# Complete the following
1. In the Bryan Maddock interview, list the first three words of each sentence in his reply, in order.
2. Answer these questions using the Bryan Maddock interview.
(a) In what profession has Bryan Maddock worked in leading design practices?
(b) How many hours long is the structured work week he mentions?
(c) Which writer does he name as one of his favorites?

We were lucky to catch up with Bryan Maddock recently and have shared our conversation below.
Bryan, thanks for joining us, excited to have you contributing your stories and insights. Are you happy a creative professional? Do you sometimes wonder what it would be like to work for someone else?
Even as someone who has worked professionally as an architect in leading design practices around the world, I always wondered “could my time be used better than this?” As artists, I think there is still some mental pre-programming that our work is only as good as what we can charge for it, and this conceit got even stranger when you work a structured 60 hour work week for clients that don’t necessarily know what it takes to be ‘creative’ or to deliver the results they expect. I always think about daily work-life anecdotes from the lives of some of my favorite writers, such as Haruki Murakami, where a 4-5 hour creative morning session was the maximum they could spend on work for it to be productive or useful. The rest of the day could then be whatever it needed to be—ultimately reserving it for other aspects of life.

# Records supplied
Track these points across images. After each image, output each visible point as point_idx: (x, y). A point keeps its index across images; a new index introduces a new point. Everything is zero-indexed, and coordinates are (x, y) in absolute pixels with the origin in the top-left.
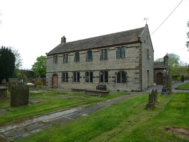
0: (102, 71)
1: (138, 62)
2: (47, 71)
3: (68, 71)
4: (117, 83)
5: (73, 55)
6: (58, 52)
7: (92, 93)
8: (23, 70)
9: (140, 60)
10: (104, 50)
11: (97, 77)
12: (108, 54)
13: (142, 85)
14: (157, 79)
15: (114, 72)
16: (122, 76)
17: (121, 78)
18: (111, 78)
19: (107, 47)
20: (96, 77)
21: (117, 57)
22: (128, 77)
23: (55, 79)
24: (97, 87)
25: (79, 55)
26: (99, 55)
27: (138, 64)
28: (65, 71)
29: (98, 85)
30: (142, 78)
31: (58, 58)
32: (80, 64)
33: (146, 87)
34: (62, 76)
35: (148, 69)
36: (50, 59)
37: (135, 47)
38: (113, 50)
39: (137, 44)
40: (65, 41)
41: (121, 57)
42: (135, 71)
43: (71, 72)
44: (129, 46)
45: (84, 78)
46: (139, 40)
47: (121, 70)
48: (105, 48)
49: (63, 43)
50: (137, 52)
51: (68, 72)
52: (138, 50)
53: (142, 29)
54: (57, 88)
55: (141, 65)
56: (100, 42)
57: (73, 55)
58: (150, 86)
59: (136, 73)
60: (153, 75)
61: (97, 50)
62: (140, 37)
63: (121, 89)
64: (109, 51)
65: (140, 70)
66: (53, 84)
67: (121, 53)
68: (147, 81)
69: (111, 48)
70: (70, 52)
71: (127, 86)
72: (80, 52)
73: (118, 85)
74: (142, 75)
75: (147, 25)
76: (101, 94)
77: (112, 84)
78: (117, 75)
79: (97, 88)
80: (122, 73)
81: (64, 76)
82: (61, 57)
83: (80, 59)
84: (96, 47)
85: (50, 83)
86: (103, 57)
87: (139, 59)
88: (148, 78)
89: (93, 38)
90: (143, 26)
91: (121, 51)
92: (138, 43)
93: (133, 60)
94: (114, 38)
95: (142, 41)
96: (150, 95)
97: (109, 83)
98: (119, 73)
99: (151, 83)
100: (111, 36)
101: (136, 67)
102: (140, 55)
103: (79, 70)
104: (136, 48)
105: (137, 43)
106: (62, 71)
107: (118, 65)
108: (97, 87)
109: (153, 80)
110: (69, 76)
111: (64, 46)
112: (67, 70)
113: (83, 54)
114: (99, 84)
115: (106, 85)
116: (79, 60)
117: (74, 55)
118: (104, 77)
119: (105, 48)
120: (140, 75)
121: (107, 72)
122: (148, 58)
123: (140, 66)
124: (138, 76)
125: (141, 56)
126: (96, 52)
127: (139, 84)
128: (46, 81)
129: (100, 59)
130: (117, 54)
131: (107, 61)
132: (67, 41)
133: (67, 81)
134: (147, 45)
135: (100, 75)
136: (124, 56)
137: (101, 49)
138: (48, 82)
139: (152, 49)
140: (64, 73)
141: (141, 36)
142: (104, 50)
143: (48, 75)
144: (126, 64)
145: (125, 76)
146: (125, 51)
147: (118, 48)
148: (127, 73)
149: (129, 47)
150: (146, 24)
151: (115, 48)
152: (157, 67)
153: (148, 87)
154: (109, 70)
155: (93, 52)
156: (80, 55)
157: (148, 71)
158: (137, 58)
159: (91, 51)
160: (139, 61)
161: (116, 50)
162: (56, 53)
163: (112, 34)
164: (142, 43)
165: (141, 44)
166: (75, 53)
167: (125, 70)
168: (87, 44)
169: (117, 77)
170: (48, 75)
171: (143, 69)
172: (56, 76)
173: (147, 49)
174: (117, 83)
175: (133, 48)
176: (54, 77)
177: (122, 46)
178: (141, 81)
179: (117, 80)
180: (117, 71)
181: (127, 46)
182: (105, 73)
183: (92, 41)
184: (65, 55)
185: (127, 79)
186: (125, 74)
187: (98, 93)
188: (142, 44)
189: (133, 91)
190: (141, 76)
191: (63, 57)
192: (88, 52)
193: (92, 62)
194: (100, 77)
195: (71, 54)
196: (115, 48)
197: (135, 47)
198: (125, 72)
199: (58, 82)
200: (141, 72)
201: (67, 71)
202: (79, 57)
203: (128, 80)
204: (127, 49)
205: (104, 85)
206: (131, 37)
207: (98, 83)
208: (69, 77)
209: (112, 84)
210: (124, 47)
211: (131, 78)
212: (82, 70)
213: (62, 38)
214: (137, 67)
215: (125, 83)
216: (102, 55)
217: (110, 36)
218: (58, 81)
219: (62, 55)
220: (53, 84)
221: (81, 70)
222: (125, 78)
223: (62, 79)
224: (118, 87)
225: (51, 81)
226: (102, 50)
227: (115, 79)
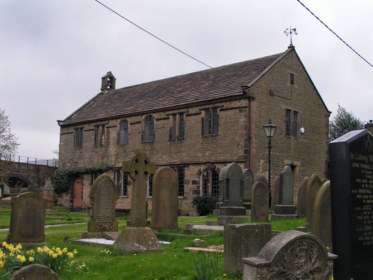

# Solutions for each task
1.
- Even as someone
- As artists, I
- I always think
- The rest of

2.
(a) Architect
(b) 60 hours
(c) Haruki Murakami